For my benchmarks, I will perform some typical dictionary operations:

Create a dictionary of 100 elements
Add a new item
Check if an item exists in a dictionary
Grab an existing and nonexistent item with the get method

To simplify the code, I wrap steps 2-4 in a function that accepts a dictionary (or OrderedDictionary) as an argument.

# dictionaries.py

from collections import OrderedDict

def perform_operations(dictionary):
    dictionary[200] = 'goodbye'
    is_50_included = 50 in dictionary
    item_20 = dictionary.get(20)
    nonexistent_item = dictionary.get('a')

def ordereddict():
    dictionary = OrderedDict.fromkeys(range(100), 'hello world')
    perform_operations(dictionary)

def standard_dict():
    dictionary = dict.fromkeys(range(100), 'hello world')
    perform_operations(dictionary)

Let's compare both functions.
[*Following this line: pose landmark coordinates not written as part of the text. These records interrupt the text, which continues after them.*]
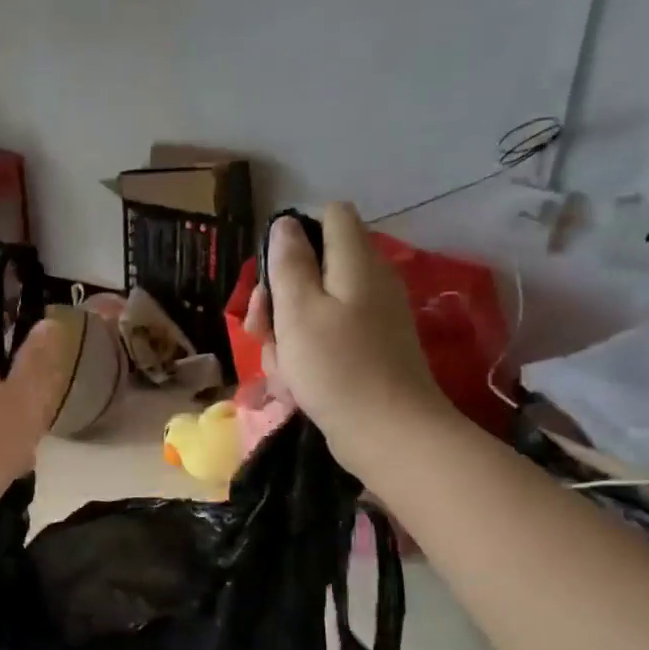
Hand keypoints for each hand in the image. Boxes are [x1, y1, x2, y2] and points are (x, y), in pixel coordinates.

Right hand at [245, 202, 455, 472]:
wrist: (387, 433)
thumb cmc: (335, 367)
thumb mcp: (298, 311)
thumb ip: (289, 263)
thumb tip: (285, 224)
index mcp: (356, 262)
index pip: (330, 215)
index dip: (295, 233)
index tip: (270, 271)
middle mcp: (369, 282)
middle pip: (314, 267)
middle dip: (279, 296)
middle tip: (261, 329)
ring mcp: (370, 319)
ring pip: (312, 309)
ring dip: (286, 334)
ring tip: (281, 368)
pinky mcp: (367, 351)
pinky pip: (325, 339)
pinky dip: (305, 356)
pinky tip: (295, 385)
I run my benchmarks under Python 3.8 (check out my testing setup in the Introduction article):

$ python -m timeit -s "from dictionaries import ordereddict" "ordereddict()"
50000 loops, best of 5: 8.6 usec per loop

$ python -m timeit -s "from dictionaries import standard_dict" "standard_dict()"
50000 loops, best of 5: 4.7 usec per loop

OrderedDict is over 80% slower than the standard Python dictionary (8.6/4.7≈1.83).
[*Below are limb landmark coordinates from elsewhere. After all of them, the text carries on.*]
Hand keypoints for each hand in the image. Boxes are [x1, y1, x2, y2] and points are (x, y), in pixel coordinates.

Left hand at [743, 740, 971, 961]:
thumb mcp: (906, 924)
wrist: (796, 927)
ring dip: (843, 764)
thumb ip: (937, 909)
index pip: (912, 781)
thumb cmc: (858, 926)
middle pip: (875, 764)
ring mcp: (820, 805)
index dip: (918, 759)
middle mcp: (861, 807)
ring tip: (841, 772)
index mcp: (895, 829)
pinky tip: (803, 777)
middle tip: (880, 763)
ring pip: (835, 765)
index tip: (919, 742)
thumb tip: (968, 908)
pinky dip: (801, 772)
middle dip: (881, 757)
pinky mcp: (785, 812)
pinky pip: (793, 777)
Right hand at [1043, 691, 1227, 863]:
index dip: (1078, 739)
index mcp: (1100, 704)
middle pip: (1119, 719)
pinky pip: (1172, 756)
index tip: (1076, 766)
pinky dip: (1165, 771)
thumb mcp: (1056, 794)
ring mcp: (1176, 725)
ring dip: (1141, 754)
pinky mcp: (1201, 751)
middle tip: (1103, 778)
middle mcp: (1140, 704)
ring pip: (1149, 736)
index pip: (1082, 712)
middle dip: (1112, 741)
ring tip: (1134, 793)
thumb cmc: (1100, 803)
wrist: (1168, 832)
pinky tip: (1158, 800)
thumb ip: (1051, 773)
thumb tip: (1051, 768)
What happens if the dictionary size grows to 10 000 elements?

# dictionaries2.py

from collections import OrderedDict

def perform_operations(dictionary):
    dictionary[20000] = 'goodbye'
    is_5000_included = 5000 in dictionary
    item_2000 = dictionary.get(2000)
    nonexistent_item = dictionary.get('a')

def ordereddict():
    dictionary = OrderedDict.fromkeys(range(10000), 'hello world')
    perform_operations(dictionary)

def standard_dict():
    dictionary = dict.fromkeys(range(10000), 'hello world')
    perform_operations(dictionary)

$ python -m timeit -s "from dictionaries import ordereddict" "ordereddict()"
200 loops, best of 5: 1.07 msec per loop

$ python -m timeit -s "from dictionaries import standard_dict" "standard_dict()"
500 loops, best of 5: 547 usec per loop

After increasing the dictionary size by 100x times, the difference between both functions stays the same. OrderedDict still takes almost twice as long to perform the same operations as a standard Python dictionary.
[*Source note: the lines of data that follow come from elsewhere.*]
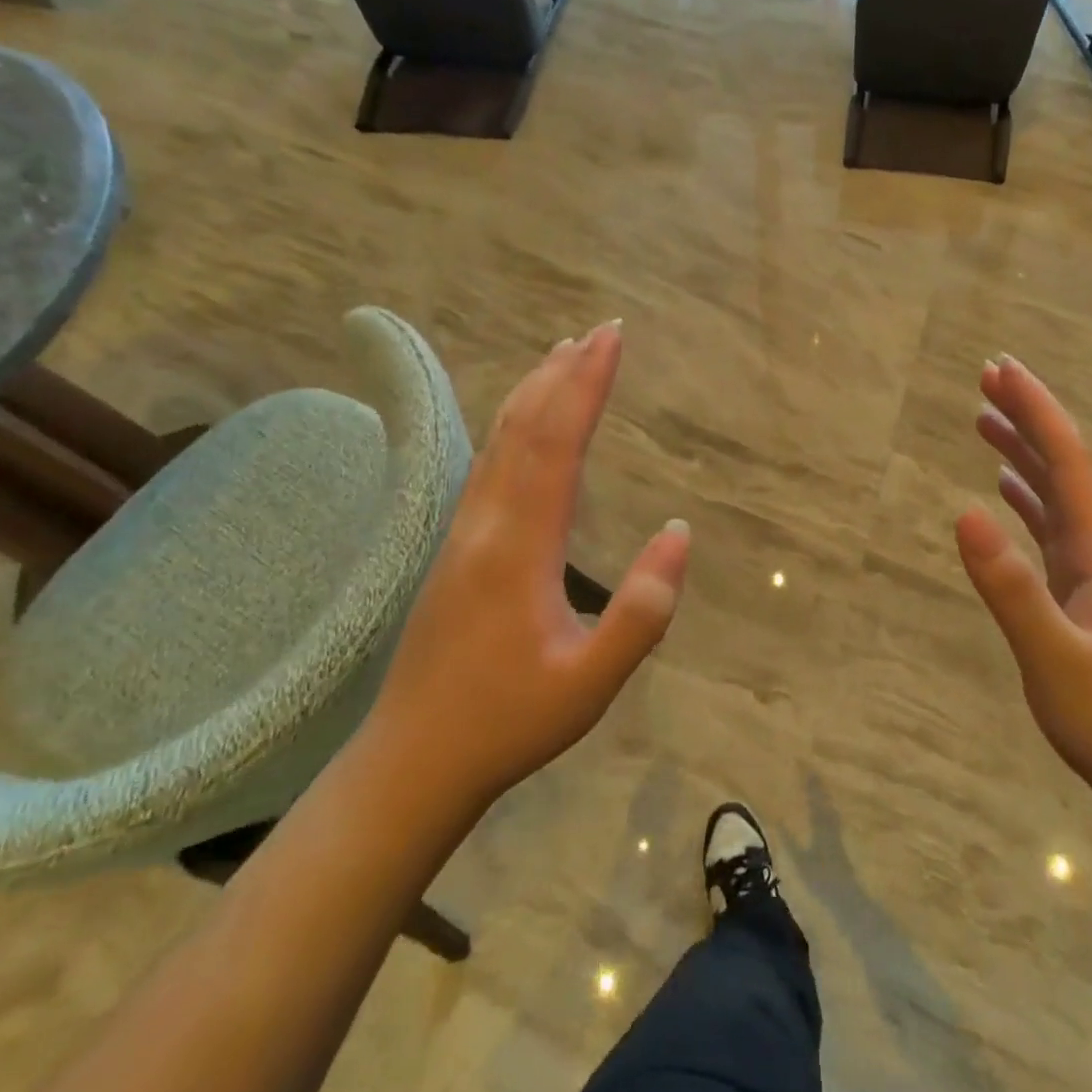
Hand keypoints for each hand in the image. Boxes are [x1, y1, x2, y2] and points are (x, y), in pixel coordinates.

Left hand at [366, 322, 690, 833]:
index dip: (585, 386)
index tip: (612, 340)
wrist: (412, 761)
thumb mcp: (592, 681)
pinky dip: (515, 425)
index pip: (556, 445)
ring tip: (563, 356)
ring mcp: (464, 533)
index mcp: (520, 547)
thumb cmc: (509, 722)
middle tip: (599, 331)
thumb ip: (642, 611)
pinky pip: (490, 464)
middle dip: (563, 373)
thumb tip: (680, 532)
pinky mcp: (457, 548)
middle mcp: (486, 524)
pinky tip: (526, 425)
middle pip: (523, 428)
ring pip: (500, 442)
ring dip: (534, 392)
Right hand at [955, 355, 1091, 818]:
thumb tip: (964, 512)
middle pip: (1065, 466)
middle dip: (1027, 418)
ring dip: (1024, 455)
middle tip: (986, 378)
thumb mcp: (1056, 659)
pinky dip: (1029, 500)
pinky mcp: (1089, 597)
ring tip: (985, 423)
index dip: (1035, 410)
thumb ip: (1010, 587)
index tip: (1001, 369)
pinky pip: (1054, 529)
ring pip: (1058, 495)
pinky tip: (1008, 494)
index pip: (1068, 461)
There is no point in testing even bigger dictionaries. If you need a really big dictionary, you should use more efficient data structures from the Numpy or Pandas libraries.

When to use OrderedDict?

If the OrderedDict is slower, why would you want to use it? I can think of at least two reasons:

You are still using a Python version that doesn't guarantee the order in dictionaries (pre 3.6). In this case, you don't have a choice.
You want to use additional features that OrderedDict offers. For example, it can be reversed. If you try to run reversed() function on a standard dictionary, you will get an error, but OrderedDict will nicely return a reversed version of itself.
You actually care about the ordering when comparing dictionaries. As pointed out by Ned Batchelder in his "Ordered dict surprises" article, when you compare two dictionaries with the same items, but in a different order, Python reports them as equal. But if you compare two OrderedDict objects with the same items in a different order, they are not equal. See this example:
```
>>> d1 = {'a':1, 'b':2}
>>> d2 = {'b':2, 'a':1}
>>> d1 == d2
True

>>> ord_d1 = OrderedDict(a=1, b=2)
>>> ord_d2 = OrderedDict(b=2, a=1)
>>> ord_d1 == ord_d2
False
```

How to stay up to date on Python changes?

If you are using one of the latest versions of Python, dictionaries are ordered by default. But it's easy to miss changes like this, especially if you upgrade Python version by a few releases at once, and you don't read the release notes carefully. I usually read some blog posts when there is a new version of Python coming out (there are plenty of blog posts around that time), so I catch the essential updates.

The best source of information is the official documentation. Unlike a lot of documentation that I have seen in my life, the "What's New in Python 3" page is written in a very approachable language. It's easy to read and grasp the most significant changes. If you haven't done it yet, go check it out. I reread it a few days ago, and I was surprised how many features I forgot about!